LZBE: an LZ-style compressor supporting $O(\log n)$-time random access
Hiroki Shibata, Yuto Nakashima, Yutaro Yamaguchi, Shunsuke Inenaga
TL;DR
This work introduces LZ-Begin-End (LZBE), a restricted LZ-like factorization where each copy factor refers to a contiguous block of preceding factors, enabling efficient random access. It proves that any context-free grammar can be transformed into an equivalent LZBE factorization of the same size and shows that the greedy LZBE factorization can be asymptotically smaller than the smallest grammar in some cases, establishing a separation between LZBE and grammar-based compression. The authors present a linear-space data structure combining interval-biased search trees and symmetric centroid path decomposition to achieve $O(\log n)$-time random access for LZBE-compressed strings, and a linear-time algorithm to compute the greedy LZBE factorization using a suffix-tree-based framework with advanced ancestorship structures. Together, these results position LZBE as a powerful, query-friendly compression scheme that balances strong representation with practical access efficiency.
Abstract
An LZ-like factorization of a string divides it into factors, each being either a single character or a copy of a preceding substring. While grammar-based compression schemes support efficient random access with space linear in the compressed size, no comparable guarantees are known for general LZ-like factorizations.

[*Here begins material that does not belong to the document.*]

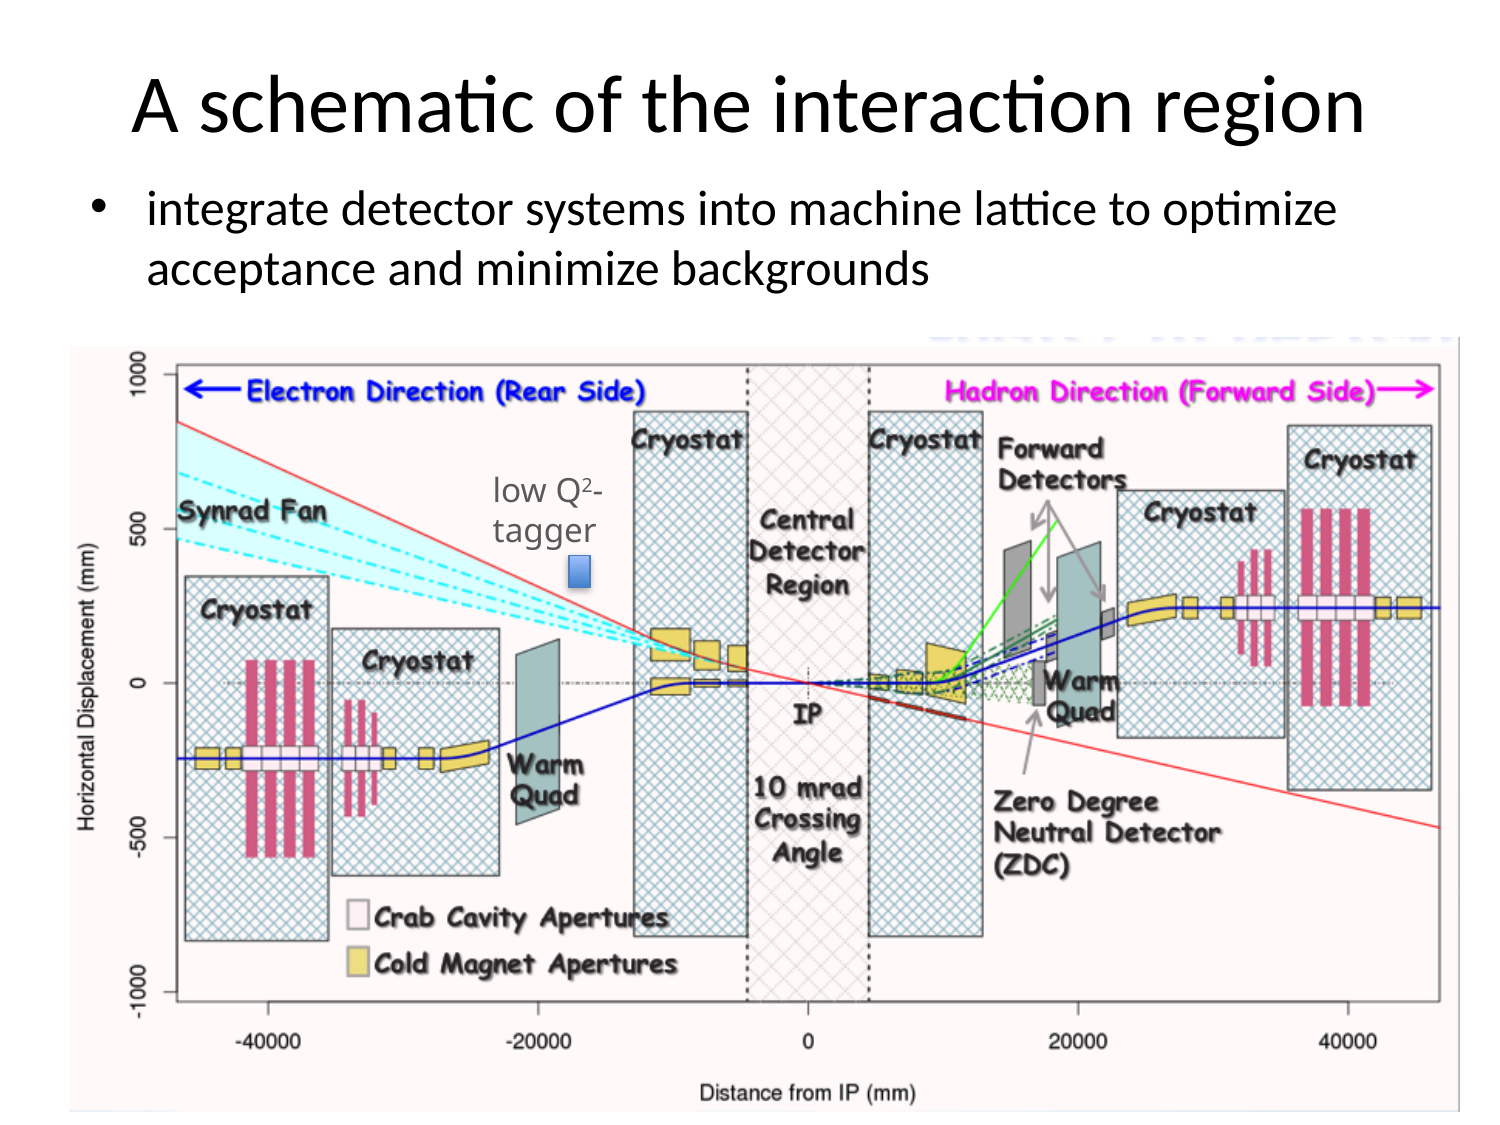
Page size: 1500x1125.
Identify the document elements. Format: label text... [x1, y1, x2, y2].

This limitation motivated restricted variants such as LZ-End [Kreft and Navarro, 2013] and height-bounded LZ (LZHB) [Bannai et al., 2024], which trade off some compression efficiency for faster access. In this paper, we introduce LZ-Begin-End (LZBE), a new LZ-like variant in which every copy factor must refer to a contiguous sequence of preceding factors. This structural restriction ensures that any context-free grammar can be transformed into an LZBE factorization of the same size. We further study the greedy LZBE factorization, which selects each copy factor to be as long as possible while processing the input from left to right, and show that it can be computed in linear time. Moreover, we exhibit a family of strings for which the greedy LZBE factorization is asymptotically smaller than the smallest grammar. These results demonstrate that the LZBE scheme is strictly more expressive than grammar-based compression in the worst case. To support fast queries, we propose a data structure for LZBE-compressed strings that permits O(log n)-time random access within space linear in the compressed size, where n is the length of the input string.